= Tony Phelan =

American television director, producer and writer

Tony Phelan is an American television screenwriter, producer and director. He is married to television producer and screenwriter Joan Rater.

Phelan is best known for his work on ABC's Grey's Anatomy, for which he has been nominated for two Emmys and three WGA awards, winning one shared with the show's writing team. On Grey's Anatomy, he produced over two dozen episodes, wrote five and served as co-executive producer for another eighteen. His wife also works on the show, which they joined at the beginning of the second season. Together, they became executive producers and ran the writers room alongside show creator Shonda Rhimes. They left the show after the tenth season ended sealing a two-year deal with CBS Television Studios. While at CBS, under their production company Midwest Livestock, the pair created the legal drama Doubt which lasted one season. They then signed an overall deal with NBC/Universal and created the family drama Council of Dads which ran for 13 episodes.
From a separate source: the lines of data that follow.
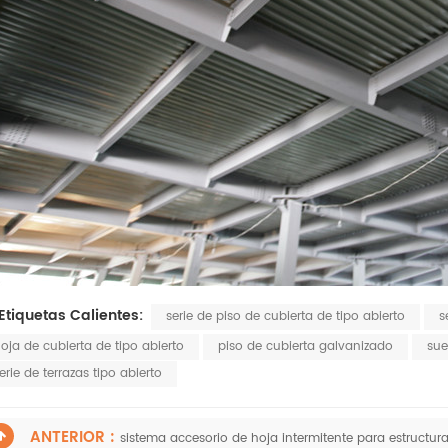
Etiquetas Calientes:
serie de piso de cubierta de tipo abierto
s
oja de cubierta de tipo abierto
piso de cubierta galvanizado
sue
erie de terrazas tipo abierto
ANTERIOR :
sistema accesorio de hoja intermitente para estructur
Most recently, Phelan and Rater created the critically acclaimed historical limited series A Small Light for NatGeo and Disney+. This story of Miep Gies who helped hide the Frank family in Amsterdam during World War II won the Humanitas Prize in Limited Series; the
Gotham Award for Best Breakthrough Series; and the Television Academy Honors for a drama series that creates awareness, enlightens, educates and/or positively motivates audiences.

They are also the creators and executive producers of Fire Country on CBS, and Sheriff Country which premieres Fall 2025.
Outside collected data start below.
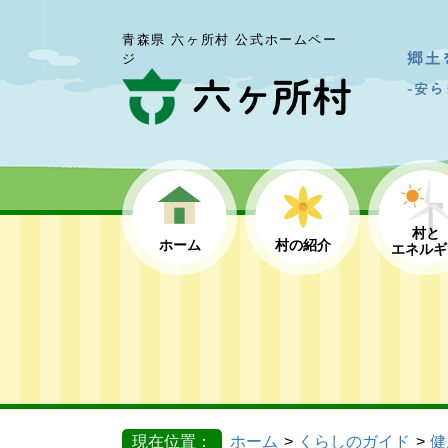
青森県 六ヶ所村 公式ホームペー
ジ
村と
ホーム
村の紹介
エネルギ
現在位置：
ホーム
くらしのガイド
健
Phelan got his start as a TV director on Grey's Anatomy, eventually directing multiple episodes including the musical episode. He later directed episodes of Madam Secretary, Doubt, Council of Dads and A Small Light.

His other work includes producing and writing for Madam Secretary Law & Order: Trial by Jury, and writing for the programs Push, Nevada, Threat Matrix, MDs, Haunting Sarah, Fling, and Cover Me.